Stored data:
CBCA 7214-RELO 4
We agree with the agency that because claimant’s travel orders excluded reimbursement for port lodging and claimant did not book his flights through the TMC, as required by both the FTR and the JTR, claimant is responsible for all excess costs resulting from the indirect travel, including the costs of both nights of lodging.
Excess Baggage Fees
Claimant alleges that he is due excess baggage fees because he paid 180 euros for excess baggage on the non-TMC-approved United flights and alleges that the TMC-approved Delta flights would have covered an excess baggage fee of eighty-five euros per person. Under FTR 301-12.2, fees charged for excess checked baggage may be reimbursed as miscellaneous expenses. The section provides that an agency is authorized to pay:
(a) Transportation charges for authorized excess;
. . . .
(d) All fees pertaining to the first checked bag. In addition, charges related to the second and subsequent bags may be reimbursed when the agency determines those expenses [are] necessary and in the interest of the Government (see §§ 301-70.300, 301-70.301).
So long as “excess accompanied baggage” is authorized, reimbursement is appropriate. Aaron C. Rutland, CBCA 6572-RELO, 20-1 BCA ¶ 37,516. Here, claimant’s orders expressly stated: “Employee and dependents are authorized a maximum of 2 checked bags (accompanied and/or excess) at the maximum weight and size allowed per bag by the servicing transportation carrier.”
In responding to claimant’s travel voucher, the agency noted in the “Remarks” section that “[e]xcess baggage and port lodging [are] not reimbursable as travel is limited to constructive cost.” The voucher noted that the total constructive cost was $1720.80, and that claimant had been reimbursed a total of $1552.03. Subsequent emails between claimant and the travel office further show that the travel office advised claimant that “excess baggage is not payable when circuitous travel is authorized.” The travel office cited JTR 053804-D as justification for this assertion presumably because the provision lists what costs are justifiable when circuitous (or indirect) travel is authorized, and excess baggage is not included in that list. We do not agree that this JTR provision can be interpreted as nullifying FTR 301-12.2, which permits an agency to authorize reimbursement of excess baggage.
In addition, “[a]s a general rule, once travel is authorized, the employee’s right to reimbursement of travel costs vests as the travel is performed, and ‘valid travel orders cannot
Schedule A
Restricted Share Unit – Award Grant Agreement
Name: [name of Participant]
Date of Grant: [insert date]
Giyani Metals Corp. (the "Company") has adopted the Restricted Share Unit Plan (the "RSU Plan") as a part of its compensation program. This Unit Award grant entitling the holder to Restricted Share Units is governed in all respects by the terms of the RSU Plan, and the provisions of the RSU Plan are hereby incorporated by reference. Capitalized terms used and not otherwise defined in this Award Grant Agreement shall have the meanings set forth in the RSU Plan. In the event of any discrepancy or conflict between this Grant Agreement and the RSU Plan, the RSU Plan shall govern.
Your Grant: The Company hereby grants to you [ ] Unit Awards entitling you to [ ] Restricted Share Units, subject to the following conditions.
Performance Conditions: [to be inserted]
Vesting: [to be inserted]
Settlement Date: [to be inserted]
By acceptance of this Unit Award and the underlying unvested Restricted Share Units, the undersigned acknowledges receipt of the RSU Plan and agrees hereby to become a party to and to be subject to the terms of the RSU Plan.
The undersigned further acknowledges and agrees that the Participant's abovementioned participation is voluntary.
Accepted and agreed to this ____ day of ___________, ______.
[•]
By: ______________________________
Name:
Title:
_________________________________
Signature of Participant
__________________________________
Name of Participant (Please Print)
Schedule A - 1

-- Task instructions --
Return only the lines of the records in which the string "inserted" appears.

-- Answer for the task --
Performance Conditions: [to be inserted]
Vesting: [to be inserted]
Settlement Date: [to be inserted]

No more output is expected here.